Reducción del gasto público: Esta medida resulta harto complicada, especialmente a nivel político. Y es que nadie quiere asimilar que las obligaciones del Estado de Bienestar griego son insostenibles. Para gozar de una jubilación media a los 61 años y de otras prestaciones muy onerosas del gasto social griego, el trabajador ha de soportar que el 40% de su coste laboral sean impuestos. En consecuencia, no es posible generar empleo y la tasa de paro se halla en el 26,5 % de la población activa, mermando la competitividad de la economía. Por tanto, se precisan reformas estructurales del sistema de pensiones y de liberalización de los mercados que permitan reducir notablemente el peso de la administración.

Si Grecia decide no cambiar su modelo de Estado, es muy posible que salga del euro. Esto acarrea que tanto Europa como Grecia pierden. Desde luego, Grecia se tendría que preparar para un duro ajuste, ya que siendo un país tan dependiente del exterior, las importaciones se encarecerían de forma drástica, y la desconfianza internacional implicaría que la inversión extranjera buscase otros destinos.

Para la Unión Económica y Monetaria de la Unión Europea, la salida de Grecia no le supondría una pérdida demasiado grave en términos económicos.

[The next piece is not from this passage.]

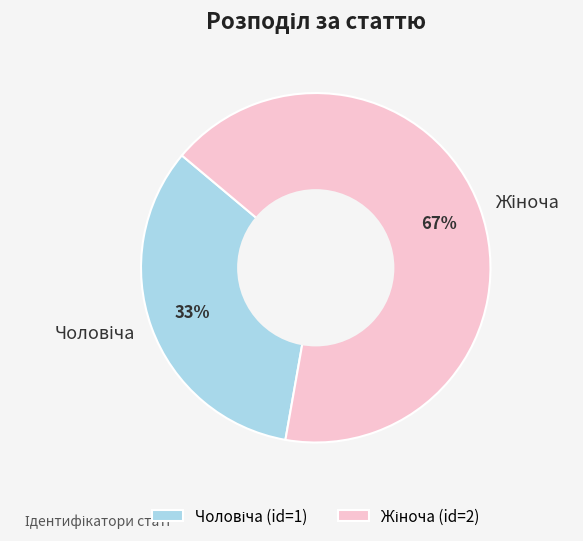

To the nearest percent, what is the average slice percentage?

50%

Los acreedores tendrán que asimilar la deuda incobrable, pero este escenario ya está descontado. Sin embargo, lo más significativo del GREXIT será la lección que todos aprenderemos: el euro exige una disciplina a los países miembros, una regla que no pueden saltarse. La vuelta a los nacionalismos monetarios constituye un incentivo perverso para los Estados, convirtiendo la política monetaria en un juguete para devaluar la moneda y evitar realizar las reformas de calado.

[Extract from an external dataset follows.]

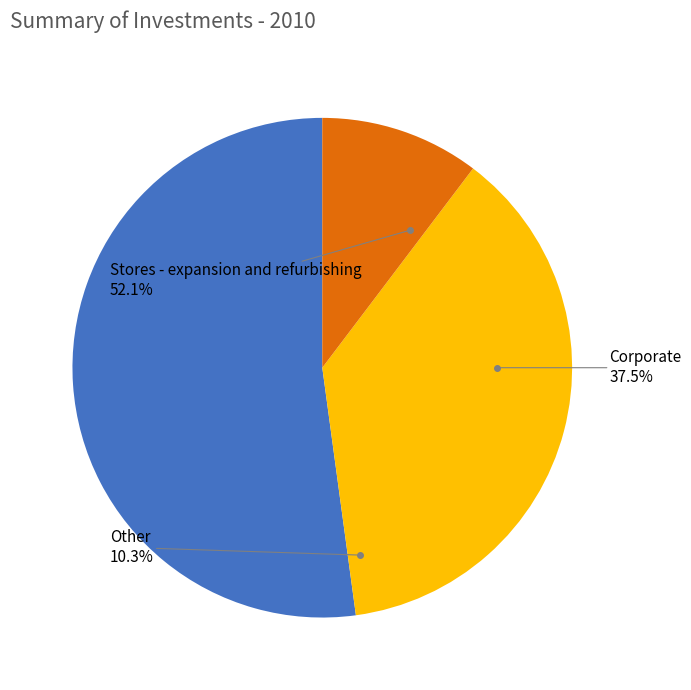

To the nearest percent, what percentage of the pie is Stores - expansion and refurbishing?

52%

El euro implica que los gobiernos no pueden recurrir a manipular sus monedas para disfrazar los problemas bajo una competitividad falsa. La disciplina de una moneda única exige que los mercados han de ser flexibles y abiertos. Desde luego Europa tiene aún mucho recorrido en este sentido, y es de lamentar la actuación del Banco Central Europeo como prestamista de última instancia, habiendo permitido que los países miembro siguieran endeudándose ilimitadamente sin acometer reformas.

Por tanto, sea cual sea la decisión de Grecia, los europeos somos testigos de una realidad dura pero incuestionable: se acabó la demagogia (del griego demos-pueblo y ágo- conducir).